Moi, assassin est une fiction, pas une reconstruction historique comme L’Art de voler ou L’Aile brisée. Je ne suis plus le fils d’Antonio et Petra, je suis Enrique Rodríguez Ramírez, professeur universitaire et assassin en série. Mais ce n’est pas cet apparent mauvais rôle qui me fait forcément méchant. Camus disait « plus je m’accuse, plus je peux juger ». Je suis son conseil et c’est en m’obscurcissant que la noirceur du monde se révèle davantage. Je m’accuse déjà à partir du titre du livre. « Moi, assassin », d’accord, je l’admets. Et toi, lecteur, mon semblable, mon frère ? Parce ce que si personne ne tue, comment peut-on expliquer l’holocauste qu’est devenu le monde.
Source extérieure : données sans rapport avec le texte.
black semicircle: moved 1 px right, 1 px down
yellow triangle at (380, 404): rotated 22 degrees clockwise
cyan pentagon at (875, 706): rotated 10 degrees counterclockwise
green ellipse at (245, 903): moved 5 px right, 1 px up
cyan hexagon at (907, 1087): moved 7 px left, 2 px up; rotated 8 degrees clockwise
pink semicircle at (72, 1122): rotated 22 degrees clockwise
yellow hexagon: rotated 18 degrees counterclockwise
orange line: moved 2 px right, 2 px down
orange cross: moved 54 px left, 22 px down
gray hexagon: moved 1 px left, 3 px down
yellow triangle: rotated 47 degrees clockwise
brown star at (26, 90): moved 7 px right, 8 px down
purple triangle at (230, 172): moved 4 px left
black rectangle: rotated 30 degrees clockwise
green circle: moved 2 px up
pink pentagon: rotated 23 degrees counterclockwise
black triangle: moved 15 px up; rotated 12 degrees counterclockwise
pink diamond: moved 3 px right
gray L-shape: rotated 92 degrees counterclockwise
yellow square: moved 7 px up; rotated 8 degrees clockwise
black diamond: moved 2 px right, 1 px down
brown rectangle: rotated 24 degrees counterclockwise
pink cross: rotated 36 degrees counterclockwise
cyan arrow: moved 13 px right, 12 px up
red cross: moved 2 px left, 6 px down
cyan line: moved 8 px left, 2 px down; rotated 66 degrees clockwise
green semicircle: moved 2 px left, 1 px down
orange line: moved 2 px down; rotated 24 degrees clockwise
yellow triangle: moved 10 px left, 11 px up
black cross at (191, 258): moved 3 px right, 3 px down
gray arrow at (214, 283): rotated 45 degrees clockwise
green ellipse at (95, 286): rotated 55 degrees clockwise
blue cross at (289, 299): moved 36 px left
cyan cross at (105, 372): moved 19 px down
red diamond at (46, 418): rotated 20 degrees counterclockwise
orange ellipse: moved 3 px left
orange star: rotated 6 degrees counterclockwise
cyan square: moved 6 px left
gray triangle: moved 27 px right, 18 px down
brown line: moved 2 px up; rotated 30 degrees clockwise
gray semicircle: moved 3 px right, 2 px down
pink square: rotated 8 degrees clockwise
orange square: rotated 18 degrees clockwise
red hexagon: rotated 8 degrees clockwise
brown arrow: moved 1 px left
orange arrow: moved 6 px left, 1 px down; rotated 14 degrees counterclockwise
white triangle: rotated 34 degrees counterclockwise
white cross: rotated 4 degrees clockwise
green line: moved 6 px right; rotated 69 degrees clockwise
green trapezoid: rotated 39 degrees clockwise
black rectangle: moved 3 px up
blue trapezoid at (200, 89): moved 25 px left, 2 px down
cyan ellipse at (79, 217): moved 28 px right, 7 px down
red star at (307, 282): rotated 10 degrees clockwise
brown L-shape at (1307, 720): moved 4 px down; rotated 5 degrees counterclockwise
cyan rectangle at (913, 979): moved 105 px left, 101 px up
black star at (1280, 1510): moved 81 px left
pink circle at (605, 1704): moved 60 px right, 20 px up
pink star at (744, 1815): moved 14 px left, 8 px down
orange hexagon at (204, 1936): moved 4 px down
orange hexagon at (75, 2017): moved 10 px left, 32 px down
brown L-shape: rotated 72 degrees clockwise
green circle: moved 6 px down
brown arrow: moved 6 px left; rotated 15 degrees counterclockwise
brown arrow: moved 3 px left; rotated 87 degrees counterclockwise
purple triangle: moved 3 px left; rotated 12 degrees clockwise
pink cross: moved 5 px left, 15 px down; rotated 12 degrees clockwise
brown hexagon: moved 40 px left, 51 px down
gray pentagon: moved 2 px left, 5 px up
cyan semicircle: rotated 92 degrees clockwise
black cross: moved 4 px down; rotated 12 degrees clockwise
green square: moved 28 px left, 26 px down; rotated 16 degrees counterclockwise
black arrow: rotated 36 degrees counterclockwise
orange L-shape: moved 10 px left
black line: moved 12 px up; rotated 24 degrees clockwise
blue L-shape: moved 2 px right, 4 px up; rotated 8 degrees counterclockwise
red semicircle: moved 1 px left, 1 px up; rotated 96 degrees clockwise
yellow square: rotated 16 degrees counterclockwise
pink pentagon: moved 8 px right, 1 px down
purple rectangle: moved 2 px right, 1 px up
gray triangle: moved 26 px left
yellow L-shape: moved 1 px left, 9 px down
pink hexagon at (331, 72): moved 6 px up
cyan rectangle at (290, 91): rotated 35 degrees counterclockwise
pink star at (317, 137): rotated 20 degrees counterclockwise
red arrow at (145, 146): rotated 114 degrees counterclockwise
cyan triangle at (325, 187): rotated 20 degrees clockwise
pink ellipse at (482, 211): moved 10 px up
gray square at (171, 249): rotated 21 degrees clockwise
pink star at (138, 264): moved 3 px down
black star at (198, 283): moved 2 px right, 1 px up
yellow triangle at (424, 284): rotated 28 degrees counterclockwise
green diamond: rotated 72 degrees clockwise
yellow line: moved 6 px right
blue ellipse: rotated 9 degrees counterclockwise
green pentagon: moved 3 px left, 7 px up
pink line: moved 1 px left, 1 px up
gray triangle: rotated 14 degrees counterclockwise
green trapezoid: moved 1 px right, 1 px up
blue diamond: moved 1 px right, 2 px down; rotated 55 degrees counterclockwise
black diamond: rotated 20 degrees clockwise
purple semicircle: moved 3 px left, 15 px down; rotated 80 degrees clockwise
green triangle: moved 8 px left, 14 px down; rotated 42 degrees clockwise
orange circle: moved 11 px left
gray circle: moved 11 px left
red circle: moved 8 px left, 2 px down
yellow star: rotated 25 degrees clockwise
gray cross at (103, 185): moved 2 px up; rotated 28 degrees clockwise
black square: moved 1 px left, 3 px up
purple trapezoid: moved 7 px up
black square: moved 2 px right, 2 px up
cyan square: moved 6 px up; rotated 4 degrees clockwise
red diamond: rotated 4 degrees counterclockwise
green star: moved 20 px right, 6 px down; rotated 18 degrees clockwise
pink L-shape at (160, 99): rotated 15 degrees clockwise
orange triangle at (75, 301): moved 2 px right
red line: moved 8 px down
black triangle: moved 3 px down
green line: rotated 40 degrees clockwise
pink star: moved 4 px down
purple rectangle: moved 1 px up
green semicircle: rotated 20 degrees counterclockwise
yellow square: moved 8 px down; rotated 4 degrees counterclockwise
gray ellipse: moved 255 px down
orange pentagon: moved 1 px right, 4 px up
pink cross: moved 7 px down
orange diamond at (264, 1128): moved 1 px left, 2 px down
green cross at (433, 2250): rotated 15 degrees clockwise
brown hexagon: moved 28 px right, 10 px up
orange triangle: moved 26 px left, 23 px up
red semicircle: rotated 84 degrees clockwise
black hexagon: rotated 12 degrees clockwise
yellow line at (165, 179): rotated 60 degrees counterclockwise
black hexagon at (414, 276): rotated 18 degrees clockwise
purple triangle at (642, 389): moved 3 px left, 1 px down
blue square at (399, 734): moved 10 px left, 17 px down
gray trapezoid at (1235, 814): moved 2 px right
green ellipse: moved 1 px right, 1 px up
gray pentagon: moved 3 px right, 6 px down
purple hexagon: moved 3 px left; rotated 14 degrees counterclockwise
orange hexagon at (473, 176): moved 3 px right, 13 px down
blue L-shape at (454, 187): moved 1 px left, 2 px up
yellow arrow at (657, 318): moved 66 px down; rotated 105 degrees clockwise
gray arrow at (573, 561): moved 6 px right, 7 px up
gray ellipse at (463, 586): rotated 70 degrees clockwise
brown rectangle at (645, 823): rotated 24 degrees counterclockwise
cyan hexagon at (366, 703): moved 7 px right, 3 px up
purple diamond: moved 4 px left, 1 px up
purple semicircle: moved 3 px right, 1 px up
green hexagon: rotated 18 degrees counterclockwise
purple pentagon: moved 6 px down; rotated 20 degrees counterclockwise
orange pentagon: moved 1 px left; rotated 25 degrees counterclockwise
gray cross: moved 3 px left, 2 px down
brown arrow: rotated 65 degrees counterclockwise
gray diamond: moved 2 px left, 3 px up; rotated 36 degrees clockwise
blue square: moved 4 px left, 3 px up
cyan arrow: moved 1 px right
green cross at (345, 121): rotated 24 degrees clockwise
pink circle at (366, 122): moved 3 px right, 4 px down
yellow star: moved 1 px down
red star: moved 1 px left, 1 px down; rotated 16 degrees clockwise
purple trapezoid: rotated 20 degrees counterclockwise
On n’y participe pas comme meurtriers, mais au moins comme complices ?
Références :
L’Art de voler. Scénariste: Antonio Altarriba / Dessinateur: Kim. Editions Denoël ?Collection Denoël Graphic, 2011 ; traduit de l’espagnol par Alexandra Carrasco.
L'Aile brisée. Scénariste : Antonio Altarriba / Dessinateur: Kim.
Moi, assassin Antonio Altarriba / Dessinateur Keko ; traduit de l’espagnol par Alexandra Carrasco. Editions Denoël, 2014.